Theroem: Let T:R^n->R^n be linear. Then T one to one-> onto Try to prove
Give with explanations
i) an example of a one to one function f:R->R everywhere differentiable but onto
ii) Example g:R->R(differentiable) onto but no one to one
2007-05-28 16:08:16 · 2 answers · asked by Kent T 2 in Science & Mathematics ➔ Mathematics
Since T is one-to-one, the kernal of T is just the 0-dimensional subspace consisting of just the 0-vector. The dimension of the kernal plus the dimension of the image must be equal to the dimension of the domain, so the dimension of the image must be n (because the dim of the domain is n and the dimension of the kernal is 0) Also, the image must be a SUBSPACE of the target since T is linear, and since the target space is n-dimensional, the only n-dimensional subspace is the entire space, so T must be onto.

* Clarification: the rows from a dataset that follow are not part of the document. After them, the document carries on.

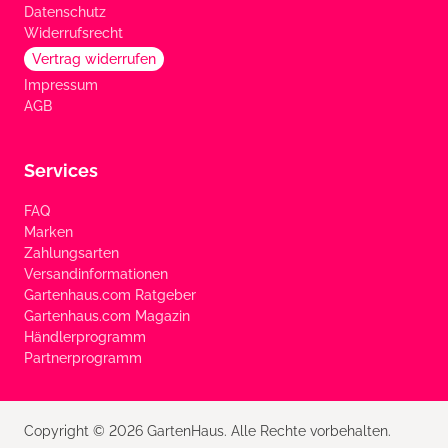
Datenschutz
Widerrufsrecht
Vertrag widerrufen
Impressum
AGB
Services
FAQ
Marken
Zahlungsarten
Versandinformationen
Gartenhaus.com Ratgeber
Gartenhaus.com Magazin
Händlerprogramm
Partnerprogramm
Copyright © 2026 GartenHaus. Alle Rechte vorbehalten.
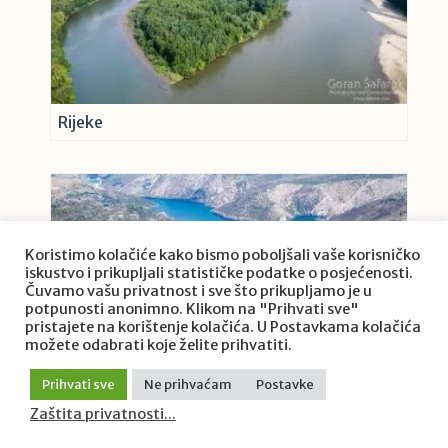
Rijeke
Koristimo kolačiće kako bismo poboljšali vaše korisničko
iskustvo i prikupljali statističke podatke o posjećenosti.
Čuvamo vašu privatnost i sve što prikupljamo je u
potpunosti anonimno. Klikom na "Prihvati sve"
pristajete na korištenje kolačića. U Postavkama kolačića
možete odabrati koje želite prihvatiti.
Prihvati sve
Ne prihvaćam
Postavke
Zaštita privatnosti...
Ujezerene rijeke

As for the two examples you asked for, assuming the the first one is correctly asked, how about just the identity function, f(x)=x. It is certainly everywhere differentiable and it is certainly onto. For example 2, try g(x)=x^3-x. Since it is a polynomial it is differentiable, since it is an odd degree polynomial, it's range is all of R, so it is onto, and since
g(0)=g(1)=0, it is certainly not one-to-one.
2007-06-04 22:14:51 · answer #1 · answered by Grumpy 2 · 0⤊ 0⤋
By dimension thm , n=Ker(T)+Rank(T) ==> Rank(T)=n
==> T is onto
(i) f(x)=x
(ii) g(x) =x sin(x)
2007-05-28 16:24:19 · answer #2 · answered by pork 3 · 0⤊ 0⤋